» WHAT TO DO:
1. In the copper mine article, which company funds the work of Dawn Rocha and LeRoy Shingoitewa?
2. Pick up the copper mine article after its final sentence and write the next part.

» DOCUMENT EXCERPT:
□ □ □ □

Native American hopes to protect ancestral sites from multibillion dollar copper mine

Dawn Rocha of the Hualapai-Yavapai-Apache Tribe and LeRoy Shingoitewa of the Hopi Tribe head out to document a cultural site south of Globe. Their work is funded by Resolution Copper, which is in the permitting process to open a huge mine near Superior. (Photo by Nicole Neri/Cronkite News)

Dawn Rocha of the Hualapai-Yavapai-Apache Tribe and LeRoy Shingoitewa of the Hopi Tribe head out to document a cultural site south of Globe. Their work is funded by Resolution Copper, which is in the permitting process to open a huge mine near Superior. (Photo by Nicole Neri/Cronkite News)

TONTO NATIONAL FOREST — LeRoy Shingoitewa dug his hiking boots into loose gravel and sand, watching the early November morning sunlight slowly spread across shrubby hills and rocky valleys near the proposed site of an enormous copper mine.

□ □ □ □

» EXCERPTED RECORDS:
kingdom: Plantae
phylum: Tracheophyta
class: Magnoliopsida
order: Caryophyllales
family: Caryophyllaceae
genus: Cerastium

□ □ □ □

» SOLVED TASKS:
1. Resolution Copper

2.
Resolution Copper plans to develop the mine east of Superior and predicts the mine will meet about a quarter of the nation’s demand for copper once it is in full production. The company says the mine, which may cost as much as $8 billion, is the largest single investment in Arizona history.

It has been passionately opposed by some Native Americans who say it will destroy a sacred site near Oak Flat Campground in the Tonto National Forest about 70 miles east of Phoenix.

The Resolution Copper-Oak Flat controversy is not lost on Shingoitewa, even though he’s a field director for a team of Native American tribal monitors chosen for a program funded by Resolution Copper and designed with help from the U.S. Forest Service.

The monitors are charged with documenting culturally significant Native American sites that could be affected by the mine, which is expected to cover 11 square miles. They hope their work will help save at least some of what’s at stake — the ancestral lands and cultural resources that are part of who they are.

“I think all of the tribes have the same thought process … we’d rather you not disturb this area. Our ancestors are here,” Shingoitewa, a Hopi, told Cronkite News.

Shingoitewa, who’s 40 with graying sideburns and an easy smile, lives in Mùnqapi, a village in northeastern Arizona. A graduate of the University of Arizona, he is a former wildlife technician for the Hopi Tribe. Tribal leaders tapped him to represent the Hopis in the monitoring program, which is part of an environmental-impact process necessary for Resolution Copper to get permits to operate the mine.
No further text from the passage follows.